Directions for this task =>
Would you set down the data that follows, word for word, without any pictures?

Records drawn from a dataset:
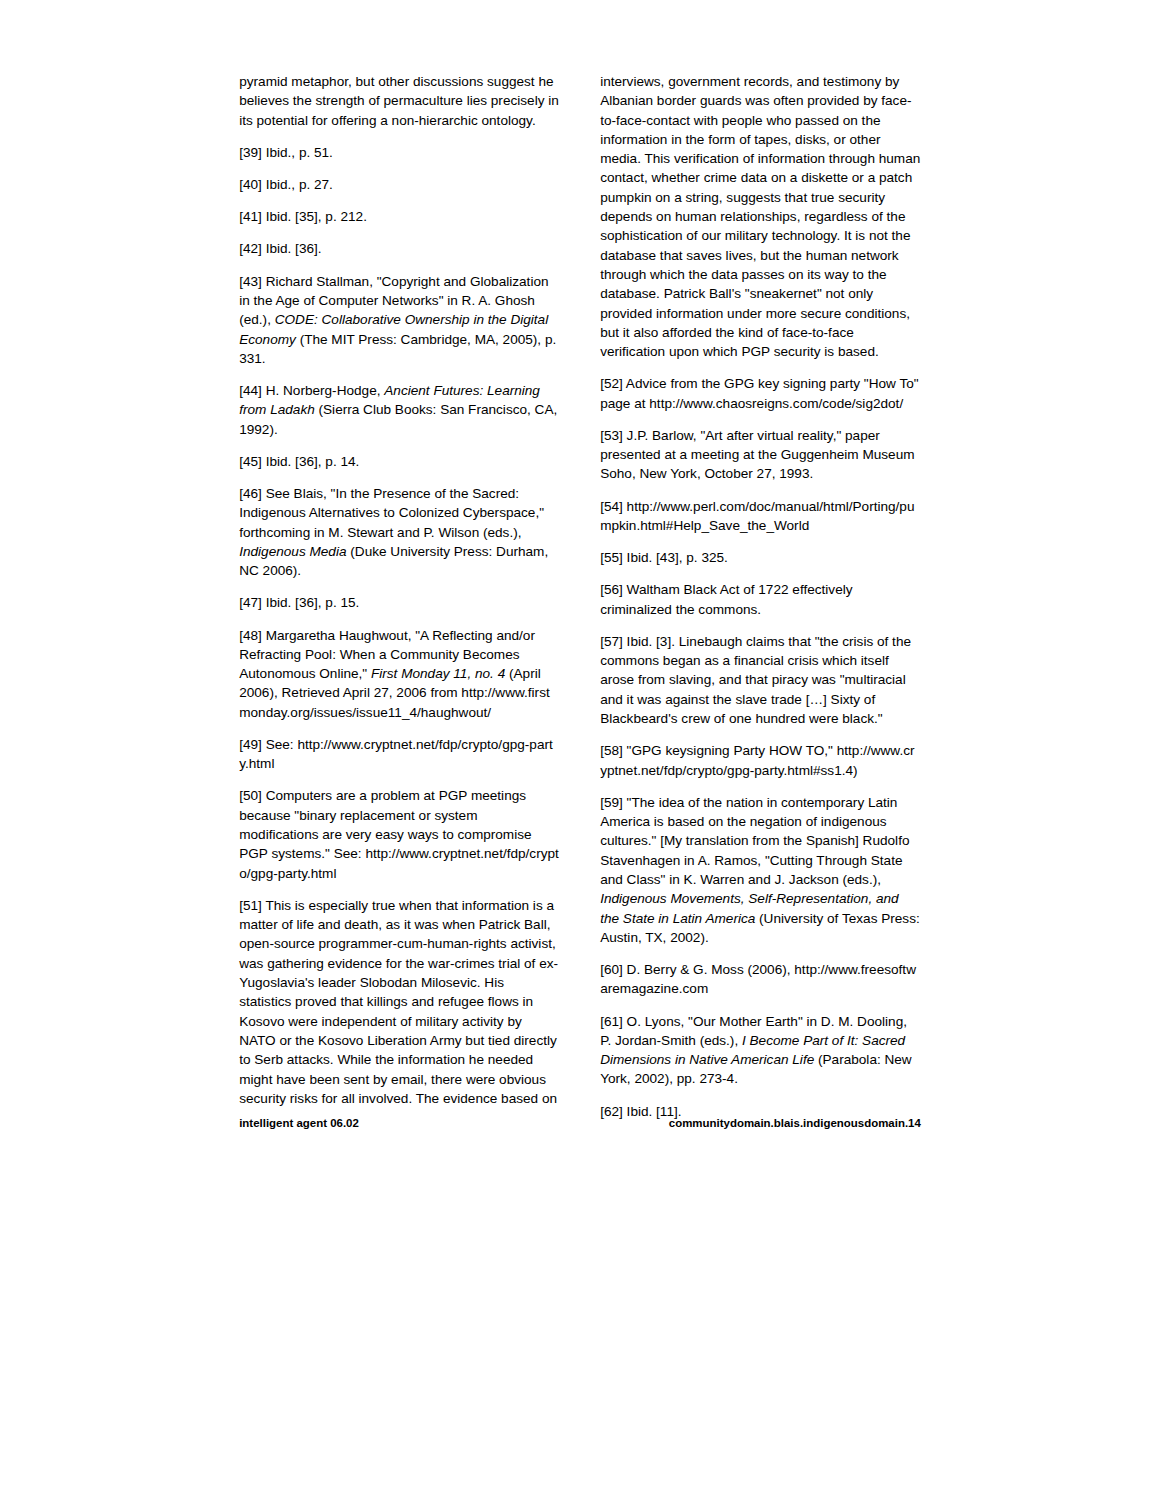pyramid metaphor, but other discussions suggest he believes the strength of permaculture lies precisely in its potential for offering a non-hierarchic ontology.
[39] Ibid., p. 51.
[40] Ibid., p. 27.
[41] Ibid. [35], p. 212.
[42] Ibid. [36].
[43] Richard Stallman, "Copyright and Globalization in the Age of Computer Networks" in R. A. Ghosh (ed.), CODE: Collaborative Ownership in the Digital Economy (The MIT Press: Cambridge, MA, 2005), p. 331.
[44] H. Norberg-Hodge, Ancient Futures: Learning from Ladakh (Sierra Club Books: San Francisco, CA, 1992).
[45] Ibid. [36], p. 14.
[46] See Blais, "In the Presence of the Sacred: Indigenous Alternatives to Colonized Cyberspace," forthcoming in M. Stewart and P. Wilson (eds.), Indigenous Media (Duke University Press: Durham, NC 2006).
[47] Ibid. [36], p. 15.
[48] Margaretha Haughwout, "A Reflecting and/or Refracting Pool: When a Community Becomes Autonomous Online," First Monday 11, no. 4 (April 2006), Retrieved April 27, 2006 from http://www.firstmonday.org/issues/issue11_4/haughwout/
[49] See: http://www.cryptnet.net/fdp/crypto/gpg-party.html
[50] Computers are a problem at PGP meetings because "binary replacement or system modifications are very easy ways to compromise PGP systems." See: http://www.cryptnet.net/fdp/crypto/gpg-party.html
[51] This is especially true when that information is a matter of life and death, as it was when Patrick Ball, open-source programmer-cum-human-rights activist, was gathering evidence for the war-crimes trial of ex-Yugoslavia's leader Slobodan Milosevic. His statistics proved that killings and refugee flows in Kosovo were independent of military activity by NATO or the Kosovo Liberation Army but tied directly to Serb attacks. While the information he needed might have been sent by email, there were obvious security risks for all involved. The evidence based on interviews, government records, and testimony by Albanian border guards was often provided by face-to-face-contact with people who passed on the information in the form of tapes, disks, or other media. This verification of information through human contact, whether crime data on a diskette or a patch pumpkin on a string, suggests that true security depends on human relationships, regardless of the sophistication of our military technology. It is not the database that saves lives, but the human network through which the data passes on its way to the database. Patrick Ball's "sneakernet" not only provided information under more secure conditions, but it also afforded the kind of face-to-face verification upon which PGP security is based.
[52] Advice from the GPG key signing party "How To" page at http://www.chaosreigns.com/code/sig2dot/
[53] J.P. Barlow, "Art after virtual reality," paper presented at a meeting at the Guggenheim Museum Soho, New York, October 27, 1993.
[54] http://www.perl.com/doc/manual/html/Porting/pumpkin.html#Help_Save_the_World
[55] Ibid. [43], p. 325.
[56] Waltham Black Act of 1722 effectively criminalized the commons.
[57] Ibid. [3]. Linebaugh claims that "the crisis of the commons began as a financial crisis which itself arose from slaving, and that piracy was "multiracial and it was against the slave trade […] Sixty of Blackbeard's crew of one hundred were black."
[58] "GPG keysigning Party HOW TO," http://www.cryptnet.net/fdp/crypto/gpg-party.html#ss1.4)
[59] "The idea of the nation in contemporary Latin America is based on the negation of indigenous cultures." [My translation from the Spanish] Rudolfo Stavenhagen in A. Ramos, "Cutting Through State and Class" in K. Warren and J. Jackson (eds.), Indigenous Movements, Self-Representation, and the State in Latin America (University of Texas Press: Austin, TX, 2002).
[60] D. Berry & G. Moss (2006), http://www.freesoftwaremagazine.com
[61] O. Lyons, "Our Mother Earth" in D. M. Dooling, P. Jordan-Smith (eds.), I Become Part of It: Sacred Dimensions in Native American Life (Parabola: New York, 2002), pp. 273-4.
[62] Ibid. [11].
intelligent agent 06.02 communitydomain.blais.indigenousdomain.14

Task response =>
pyramid metaphor, but other discussions suggest he believes the strength of permaculture lies precisely in its potential for offering a non-hierarchic ontology.
[39] Ibid., p. 51.
[40] Ibid., p. 27.
[41] Ibid. [35], p. 212.
[42] Ibid. [36].
[43] Richard Stallman, "Copyright and Globalization in the Age of Computer Networks" in R. A. Ghosh (ed.), CODE: Collaborative Ownership in the Digital Economy (The MIT Press: Cambridge, MA, 2005), p. 331.
[44] H. Norberg-Hodge, Ancient Futures: Learning from Ladakh (Sierra Club Books: San Francisco, CA, 1992).
[45] Ibid. [36], p. 14.
[46] See Blais, "In the Presence of the Sacred: Indigenous Alternatives to Colonized Cyberspace," forthcoming in M. Stewart and P. Wilson (eds.), Indigenous Media (Duke University Press: Durham, NC 2006).
[47] Ibid. [36], p. 15.
[48] Margaretha Haughwout, "A Reflecting and/or Refracting Pool: When a Community Becomes Autonomous Online," First Monday 11, no. 4 (April 2006), Retrieved April 27, 2006 from http://www.firstmonday.org/issues/issue11_4/haughwout/
[49] See: http://www.cryptnet.net/fdp/crypto/gpg-party.html
[50] Computers are a problem at PGP meetings because "binary replacement or system modifications are very easy ways to compromise PGP systems." See: http://www.cryptnet.net/fdp/crypto/gpg-party.html
[51] This is especially true when that information is a matter of life and death, as it was when Patrick Ball, open-source programmer-cum-human-rights activist, was gathering evidence for the war-crimes trial of ex-Yugoslavia's leader Slobodan Milosevic. His statistics proved that killings and refugee flows in Kosovo were independent of military activity by NATO or the Kosovo Liberation Army but tied directly to Serb attacks. While the information he needed might have been sent by email, there were obvious security risks for all involved. The evidence based on interviews, government records, and testimony by Albanian border guards was often provided by face-to-face-contact with people who passed on the information in the form of tapes, disks, or other media. This verification of information through human contact, whether crime data on a diskette or a patch pumpkin on a string, suggests that true security depends on human relationships, regardless of the sophistication of our military technology. It is not the database that saves lives, but the human network through which the data passes on its way to the database. Patrick Ball's "sneakernet" not only provided information under more secure conditions, but it also afforded the kind of face-to-face verification upon which PGP security is based.
[52] Advice from the GPG key signing party "How To" page at http://www.chaosreigns.com/code/sig2dot/
[53] J.P. Barlow, "Art after virtual reality," paper presented at a meeting at the Guggenheim Museum Soho, New York, October 27, 1993.
[54] http://www.perl.com/doc/manual/html/Porting/pumpkin.html#Help_Save_the_World
[55] Ibid. [43], p. 325.
[56] Waltham Black Act of 1722 effectively criminalized the commons.
[57] Ibid. [3]. Linebaugh claims that "the crisis of the commons began as a financial crisis which itself arose from slaving, and that piracy was "multiracial and it was against the slave trade […] Sixty of Blackbeard's crew of one hundred were black."
[58] "GPG keysigning Party HOW TO," http://www.cryptnet.net/fdp/crypto/gpg-party.html#ss1.4)
[59] "The idea of the nation in contemporary Latin America is based on the negation of indigenous cultures." [My translation from the Spanish] Rudolfo Stavenhagen in A. Ramos, "Cutting Through State and Class" in K. Warren and J. Jackson (eds.), Indigenous Movements, Self-Representation, and the State in Latin America (University of Texas Press: Austin, TX, 2002).
[60] D. Berry & G. Moss (2006), http://www.freesoftwaremagazine.com
[61] O. Lyons, "Our Mother Earth" in D. M. Dooling, P. Jordan-Smith (eds.), I Become Part of It: Sacred Dimensions in Native American Life (Parabola: New York, 2002), pp. 273-4.
[62] Ibid. [11].
intelligent agent 06.02 communitydomain.blais.indigenousdomain.14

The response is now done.